Compiti da svolgere:
1. Rispondi a queste domande sull'articolo dedicato al ministro Madia:
(a) Tra quali città si svolgevano i quattro giorni della festa?
(b) In quale luogo il ministro ha risposto alle domande del direttore del Centro?
(c) A che ora il ministro è arrivata in città?
2. Stampa senza modifiche la parte dell'articolo sul ministro Madia che comincia dalle parole "25 Settembre 2015" e termina dopo "nazionale del Pd.".
3. Prosegui l'articolo sulla visita del ministro Madia a Vasto, ripartendo dopo l'ultima frase riportata.

Madia: «Serve uno Stato più semplice»

25 Settembre 2015

Il ministro apre la Festa nazionale dell’Unità. Prima tappa in municipio da sindaco e consiglieri

VASTO. «Abbiamo il dovere di consegnare al cittadino uno Stato più semplice. Ridurre il numero delle forze di polizia e delle Camere di commercio significa avere più risorse a disposizione». Semplificazione, sburocratizzazione e riforma della pubblica amministrazione sono stati il filo conduttore dell’intervento del ministro Marianna Madia, ospite della festa nazionale dell’Unità dedicata alla comunicazione. Quattro giorni di dibattiti, incontri ed eventi spalmati tra Vasto e Termoli, scelte come location della kermesse dalla direzione nazionale del Pd.

Nella cornice della Pinacoteca di Palazzo D’Avalos, la rappresentante del governo Renzi ha risposto alle domande del direttore del Centro, Mauro Tedeschini, che ha incalzato il ministro sulle tematiche che tengono banco: il superamento delle Province, che rischia di lasciare in eredità al territorio una viabilità disastrata da terzo mondo, la riforma delle forze di polizia, la riduzione delle Camere di commercio ed il Jobs act. Il ministro Madia è arrivata in città alle 17. Ad attenderla in piazza Barbacani, sotto il municipio, c’erano il sindaco Luciano Lapenna, il vice sindaco Vincenzo Sputore, alcuni assessori, consiglieri comunali e i rappresentanti delle forze dell’ordine che l’hanno “scortata” nell’aula consiliare. «Come sindaco al secondo mandato la voglio ringraziare per aver avviato un percorso riformatore della pubblica amministrazione nel segno della semplificazione», ha esordito il primo cittadino che ha elencato i problemi che, a suo dire, limitano l’azione amministrativa dei sindaci: mancanza di potere decisionale, dirigenti inamovibili, lo strapotere della burocrazia, una selva di sigle sindacali e il ricatto delle liste civiche. Sono queste, secondo Lapenna, le problematiche che rendono «impotente» l’azione dei pubblici amministratori e bloccano la voglia di cambiamento.

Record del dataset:
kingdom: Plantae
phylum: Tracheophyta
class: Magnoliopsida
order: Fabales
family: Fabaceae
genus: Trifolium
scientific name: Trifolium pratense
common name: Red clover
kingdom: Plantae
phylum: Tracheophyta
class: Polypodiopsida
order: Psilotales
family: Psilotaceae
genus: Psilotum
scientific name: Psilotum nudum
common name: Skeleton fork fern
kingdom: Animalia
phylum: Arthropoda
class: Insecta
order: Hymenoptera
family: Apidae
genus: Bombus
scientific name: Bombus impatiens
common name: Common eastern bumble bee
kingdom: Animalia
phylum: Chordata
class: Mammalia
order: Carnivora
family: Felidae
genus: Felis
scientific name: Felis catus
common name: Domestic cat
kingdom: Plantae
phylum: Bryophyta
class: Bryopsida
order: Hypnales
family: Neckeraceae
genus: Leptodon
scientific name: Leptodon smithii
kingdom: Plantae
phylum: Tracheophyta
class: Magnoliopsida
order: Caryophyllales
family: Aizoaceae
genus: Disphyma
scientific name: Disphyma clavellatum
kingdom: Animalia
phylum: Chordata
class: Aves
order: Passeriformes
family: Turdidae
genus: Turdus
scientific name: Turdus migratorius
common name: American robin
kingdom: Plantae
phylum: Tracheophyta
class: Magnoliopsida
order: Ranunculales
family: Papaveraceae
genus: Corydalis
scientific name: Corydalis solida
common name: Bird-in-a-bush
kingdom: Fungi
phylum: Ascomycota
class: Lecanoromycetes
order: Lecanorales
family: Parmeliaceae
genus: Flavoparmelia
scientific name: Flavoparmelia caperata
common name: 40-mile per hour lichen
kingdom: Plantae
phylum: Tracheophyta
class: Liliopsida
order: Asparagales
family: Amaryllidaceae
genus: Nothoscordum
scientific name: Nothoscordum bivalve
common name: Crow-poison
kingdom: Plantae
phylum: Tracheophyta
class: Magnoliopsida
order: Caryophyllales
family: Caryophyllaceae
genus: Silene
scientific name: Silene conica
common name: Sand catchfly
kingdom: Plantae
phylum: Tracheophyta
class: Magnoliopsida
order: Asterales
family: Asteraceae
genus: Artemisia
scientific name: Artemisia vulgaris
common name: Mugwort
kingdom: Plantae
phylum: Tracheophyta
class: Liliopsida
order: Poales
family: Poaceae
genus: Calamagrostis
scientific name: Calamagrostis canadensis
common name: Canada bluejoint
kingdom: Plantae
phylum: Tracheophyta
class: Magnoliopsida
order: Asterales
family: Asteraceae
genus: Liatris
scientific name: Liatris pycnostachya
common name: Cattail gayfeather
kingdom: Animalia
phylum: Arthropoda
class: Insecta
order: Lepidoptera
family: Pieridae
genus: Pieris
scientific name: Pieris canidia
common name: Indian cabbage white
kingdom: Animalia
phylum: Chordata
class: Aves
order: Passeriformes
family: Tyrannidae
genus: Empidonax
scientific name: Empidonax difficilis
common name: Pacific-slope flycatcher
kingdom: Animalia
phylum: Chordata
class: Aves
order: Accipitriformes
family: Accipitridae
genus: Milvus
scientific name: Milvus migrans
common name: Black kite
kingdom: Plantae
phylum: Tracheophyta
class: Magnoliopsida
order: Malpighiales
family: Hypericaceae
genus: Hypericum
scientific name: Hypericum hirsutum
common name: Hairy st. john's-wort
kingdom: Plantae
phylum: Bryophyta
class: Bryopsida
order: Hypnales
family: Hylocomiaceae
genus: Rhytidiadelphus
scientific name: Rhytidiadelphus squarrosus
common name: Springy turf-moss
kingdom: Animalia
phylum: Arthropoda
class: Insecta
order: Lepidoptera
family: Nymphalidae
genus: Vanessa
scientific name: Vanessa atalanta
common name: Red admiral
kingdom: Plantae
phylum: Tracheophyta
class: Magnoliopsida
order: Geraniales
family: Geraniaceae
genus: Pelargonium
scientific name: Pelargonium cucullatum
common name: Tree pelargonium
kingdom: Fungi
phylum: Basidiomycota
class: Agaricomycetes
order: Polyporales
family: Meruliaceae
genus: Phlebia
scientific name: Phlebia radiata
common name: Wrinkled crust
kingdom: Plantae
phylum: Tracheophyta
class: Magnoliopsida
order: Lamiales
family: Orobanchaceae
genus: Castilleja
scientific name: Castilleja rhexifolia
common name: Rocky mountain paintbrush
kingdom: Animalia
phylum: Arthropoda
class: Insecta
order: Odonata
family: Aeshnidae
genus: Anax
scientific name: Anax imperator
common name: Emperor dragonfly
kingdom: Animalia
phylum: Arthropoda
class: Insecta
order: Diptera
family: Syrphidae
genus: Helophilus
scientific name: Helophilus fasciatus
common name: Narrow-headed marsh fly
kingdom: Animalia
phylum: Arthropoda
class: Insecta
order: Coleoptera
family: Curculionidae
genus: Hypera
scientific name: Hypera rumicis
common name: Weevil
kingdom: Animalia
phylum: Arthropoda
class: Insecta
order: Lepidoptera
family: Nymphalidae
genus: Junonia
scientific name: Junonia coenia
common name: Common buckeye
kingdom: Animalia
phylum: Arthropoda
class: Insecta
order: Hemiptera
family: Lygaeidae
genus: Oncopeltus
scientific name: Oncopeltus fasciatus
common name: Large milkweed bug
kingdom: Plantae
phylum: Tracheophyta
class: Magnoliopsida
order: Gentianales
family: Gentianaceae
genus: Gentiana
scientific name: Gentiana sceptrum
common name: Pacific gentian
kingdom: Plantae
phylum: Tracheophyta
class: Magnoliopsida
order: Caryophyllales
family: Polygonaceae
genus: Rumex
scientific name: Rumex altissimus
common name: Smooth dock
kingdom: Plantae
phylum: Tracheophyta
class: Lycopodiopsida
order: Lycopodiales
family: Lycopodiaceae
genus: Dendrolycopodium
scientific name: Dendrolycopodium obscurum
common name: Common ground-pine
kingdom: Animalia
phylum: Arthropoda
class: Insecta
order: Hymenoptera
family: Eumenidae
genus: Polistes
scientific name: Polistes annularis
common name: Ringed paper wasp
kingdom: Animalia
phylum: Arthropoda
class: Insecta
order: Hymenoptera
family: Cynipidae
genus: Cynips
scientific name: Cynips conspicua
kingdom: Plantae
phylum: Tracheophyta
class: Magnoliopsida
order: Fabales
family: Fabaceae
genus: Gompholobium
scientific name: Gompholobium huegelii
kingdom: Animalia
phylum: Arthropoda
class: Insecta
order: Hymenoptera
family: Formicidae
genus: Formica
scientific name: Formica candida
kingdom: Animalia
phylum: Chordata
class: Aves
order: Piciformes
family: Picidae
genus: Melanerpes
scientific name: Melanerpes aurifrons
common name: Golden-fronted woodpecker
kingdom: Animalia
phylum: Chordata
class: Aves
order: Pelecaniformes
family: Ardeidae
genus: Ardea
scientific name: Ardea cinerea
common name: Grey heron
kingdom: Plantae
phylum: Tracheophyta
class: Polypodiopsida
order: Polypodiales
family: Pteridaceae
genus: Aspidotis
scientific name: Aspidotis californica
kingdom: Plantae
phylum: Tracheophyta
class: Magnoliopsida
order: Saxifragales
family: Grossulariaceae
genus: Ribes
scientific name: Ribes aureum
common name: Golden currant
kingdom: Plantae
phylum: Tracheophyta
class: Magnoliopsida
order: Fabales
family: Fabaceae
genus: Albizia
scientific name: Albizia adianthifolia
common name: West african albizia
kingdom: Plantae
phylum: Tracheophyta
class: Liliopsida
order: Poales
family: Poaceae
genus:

Risposte ai compiti:
1.
(a) Tra Vasto e Termoli.
(b) Nella Pinacoteca di Palazzo D'Avalos.
(c) Alle 17.

2.
25 Settembre 2015

Il ministro apre la Festa nazionale dell’Unità. Prima tappa in municipio da sindaco e consiglieri

VASTO. «Abbiamo il dovere di consegnare al cittadino uno Stato più semplice. Ridurre il numero delle forze di polizia e delle Camere di commercio significa avere più risorse a disposizione». Semplificazione, sburocratizzazione e riforma della pubblica amministrazione sono stati il filo conduttore dell’intervento del ministro Marianna Madia, ospite della festa nazionale dell’Unità dedicata alla comunicazione. Quattro giorni di dibattiti, incontri ed eventi spalmati tra Vasto e Termoli, scelte come location della kermesse dalla direzione nazionale del Pd.

3.
Un intervento che la Madia ha mostrato di apprezzare. «Il discorso poco politichese e con stile diretto del sindaco racconta l’esperienza», ha commentato il ministro che ha ricevuto in dono una targa. Sul tema della festa dell’Unità nessun dubbio da parte della rappresentante del governo, secondo la quale «la comunicazione è fondamentale quando un’amministrazione porta avanti un processo riformatore». (a.b.)